Anti-Zionist advocacy and the promotion of BDS are an intrinsic part of the Critical Ethnic Studies discipline, its programming and its classes. In addition, and more alarming, several studies on anti-Semitic activity on U.S. campuses have shown strong correlations between faculty who support and advocate for BDS and acts of harassment targeting Jewish students, including physical and verbal assault, vandalism, bullying, and suppression of speech: Schools with faculty who support BDS are about five times more likely to have incidents targeting Jewish students for harm; schools with student and faculty anti-Zionist expression and BDS promotion are about three times more likely to have acts of anti-Jewish hostility; and schools that host departmentally sponsored events that include BDS-supporting speakers are twice as likely to have such incidents.
Most revealing, noted the groups, is a highly disturbing quote from Kenneth Monteiro, head of the CSU Council on Ethnic Studies responsible for developing the "core competencies" that CSU students must achieve after completing their ethnic studies requirement. According to Monteiro, "We actually prepare our teachers to know that on the first day of class, or in the first week, you may have students who are sobbing. This is the first time they’ve had to be this uncomfortable."
“The fact that all students at a public university are forced to take a course that singles out some students for emotional abuse because of their identity is extremely troubling and can’t help but foment deep divisions in the CSU student body and an unsafe, toxic campus climate for many,” wrote the groups in their letter.

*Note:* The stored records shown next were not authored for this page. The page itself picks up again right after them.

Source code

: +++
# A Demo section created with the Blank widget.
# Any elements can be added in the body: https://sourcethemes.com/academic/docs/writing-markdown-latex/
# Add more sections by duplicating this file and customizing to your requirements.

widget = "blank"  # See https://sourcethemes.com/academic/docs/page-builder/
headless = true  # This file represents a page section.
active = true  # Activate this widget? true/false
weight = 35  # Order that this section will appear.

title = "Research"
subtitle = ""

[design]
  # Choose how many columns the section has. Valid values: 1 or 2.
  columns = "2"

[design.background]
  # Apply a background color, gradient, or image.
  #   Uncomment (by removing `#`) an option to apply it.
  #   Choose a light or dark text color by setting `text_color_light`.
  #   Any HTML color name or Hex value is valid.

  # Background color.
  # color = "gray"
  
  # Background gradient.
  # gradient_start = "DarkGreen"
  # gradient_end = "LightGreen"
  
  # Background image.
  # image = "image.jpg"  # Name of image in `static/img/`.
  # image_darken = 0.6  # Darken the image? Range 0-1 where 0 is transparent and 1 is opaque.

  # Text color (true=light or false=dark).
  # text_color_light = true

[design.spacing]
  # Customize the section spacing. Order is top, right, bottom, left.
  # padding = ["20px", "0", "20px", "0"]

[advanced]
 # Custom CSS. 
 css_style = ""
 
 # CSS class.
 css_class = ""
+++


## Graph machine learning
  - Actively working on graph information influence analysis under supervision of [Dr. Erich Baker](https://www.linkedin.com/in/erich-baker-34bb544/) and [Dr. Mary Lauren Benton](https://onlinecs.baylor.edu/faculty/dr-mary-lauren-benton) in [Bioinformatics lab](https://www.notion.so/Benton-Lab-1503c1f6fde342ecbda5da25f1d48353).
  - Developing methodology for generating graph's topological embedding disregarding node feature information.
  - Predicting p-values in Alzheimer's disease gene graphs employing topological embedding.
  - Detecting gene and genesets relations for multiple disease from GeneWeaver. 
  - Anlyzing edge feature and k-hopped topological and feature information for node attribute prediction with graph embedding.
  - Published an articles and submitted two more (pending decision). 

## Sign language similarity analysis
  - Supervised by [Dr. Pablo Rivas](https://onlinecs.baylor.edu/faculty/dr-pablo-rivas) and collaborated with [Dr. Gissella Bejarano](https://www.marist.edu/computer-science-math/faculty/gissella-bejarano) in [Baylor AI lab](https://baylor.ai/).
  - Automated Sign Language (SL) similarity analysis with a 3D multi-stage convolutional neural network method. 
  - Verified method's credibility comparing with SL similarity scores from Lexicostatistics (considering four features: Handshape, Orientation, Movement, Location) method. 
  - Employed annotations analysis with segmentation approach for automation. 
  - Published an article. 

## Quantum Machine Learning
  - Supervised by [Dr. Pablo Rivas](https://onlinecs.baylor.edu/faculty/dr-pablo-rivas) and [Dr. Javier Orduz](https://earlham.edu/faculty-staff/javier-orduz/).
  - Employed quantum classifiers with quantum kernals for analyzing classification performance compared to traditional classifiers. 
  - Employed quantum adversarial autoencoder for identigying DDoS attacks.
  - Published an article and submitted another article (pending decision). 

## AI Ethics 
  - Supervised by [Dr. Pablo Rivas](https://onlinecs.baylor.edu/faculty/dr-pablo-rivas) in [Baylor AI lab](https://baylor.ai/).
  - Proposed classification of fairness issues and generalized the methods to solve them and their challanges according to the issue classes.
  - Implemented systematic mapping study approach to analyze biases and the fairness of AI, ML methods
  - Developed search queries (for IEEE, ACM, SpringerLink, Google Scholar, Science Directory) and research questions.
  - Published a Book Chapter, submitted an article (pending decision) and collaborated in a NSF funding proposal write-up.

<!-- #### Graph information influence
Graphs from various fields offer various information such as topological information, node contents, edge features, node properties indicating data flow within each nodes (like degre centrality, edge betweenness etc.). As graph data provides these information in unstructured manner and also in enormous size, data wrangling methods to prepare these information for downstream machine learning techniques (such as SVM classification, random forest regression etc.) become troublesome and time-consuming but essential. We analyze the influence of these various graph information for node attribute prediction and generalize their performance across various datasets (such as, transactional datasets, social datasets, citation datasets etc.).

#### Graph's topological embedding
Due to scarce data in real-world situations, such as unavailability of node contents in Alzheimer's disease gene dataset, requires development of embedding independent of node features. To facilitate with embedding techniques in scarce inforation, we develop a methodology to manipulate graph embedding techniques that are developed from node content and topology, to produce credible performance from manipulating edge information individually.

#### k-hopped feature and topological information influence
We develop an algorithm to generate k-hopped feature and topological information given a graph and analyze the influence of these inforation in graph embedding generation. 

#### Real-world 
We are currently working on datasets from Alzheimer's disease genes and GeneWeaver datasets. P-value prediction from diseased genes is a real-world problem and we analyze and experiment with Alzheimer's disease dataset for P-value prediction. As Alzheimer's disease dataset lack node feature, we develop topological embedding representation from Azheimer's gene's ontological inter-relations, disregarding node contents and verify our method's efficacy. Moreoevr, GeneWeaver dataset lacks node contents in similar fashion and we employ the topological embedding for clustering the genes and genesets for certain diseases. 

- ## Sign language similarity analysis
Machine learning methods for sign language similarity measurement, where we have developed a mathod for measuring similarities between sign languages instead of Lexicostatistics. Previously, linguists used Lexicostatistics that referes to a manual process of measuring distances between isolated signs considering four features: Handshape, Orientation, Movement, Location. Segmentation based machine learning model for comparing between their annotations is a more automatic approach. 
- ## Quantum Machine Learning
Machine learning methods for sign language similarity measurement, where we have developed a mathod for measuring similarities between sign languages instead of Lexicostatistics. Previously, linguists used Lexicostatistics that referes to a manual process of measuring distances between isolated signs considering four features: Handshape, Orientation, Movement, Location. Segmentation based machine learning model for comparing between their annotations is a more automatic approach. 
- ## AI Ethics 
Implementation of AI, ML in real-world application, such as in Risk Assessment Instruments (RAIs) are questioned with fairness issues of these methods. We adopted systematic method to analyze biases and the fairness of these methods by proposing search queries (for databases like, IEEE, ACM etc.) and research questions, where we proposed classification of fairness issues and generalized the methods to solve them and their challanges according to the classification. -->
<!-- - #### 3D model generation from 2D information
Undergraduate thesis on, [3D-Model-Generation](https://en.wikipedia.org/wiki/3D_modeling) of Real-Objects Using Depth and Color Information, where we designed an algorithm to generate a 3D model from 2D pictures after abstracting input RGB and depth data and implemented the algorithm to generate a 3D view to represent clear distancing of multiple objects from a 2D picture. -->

When a California commission released a highly political ethnic studies high school curriculum last summer, which was based on this same narrow Critical Ethnic Studies model, many of the groups on today’s letter wrote to the California Department of Education and the State Board of Education to ring similar alarm bells that political indoctrination in schools often leads to increased ethnic bigotry, including anti-Semitism. That draft curriculum was immediately rejected by Newsom and numerous legislators, and the Governor recently vetoed a bill that attempted to make ethnic studies classes based on the model curriculum a high school requirement.
AMCHA monitors 450 college campuses across the U.S. for anti-Semitic activity. The organization has recorded more than 3,500 anti-Semitic incidents since 2015. Its daily Anti-Semitism Tracker, organized by state and university, can be viewed here.
AMCHA Initiative is a non-partisan, non-profit organization dedicated to combating anti-Semitism at colleges and universities in the United States.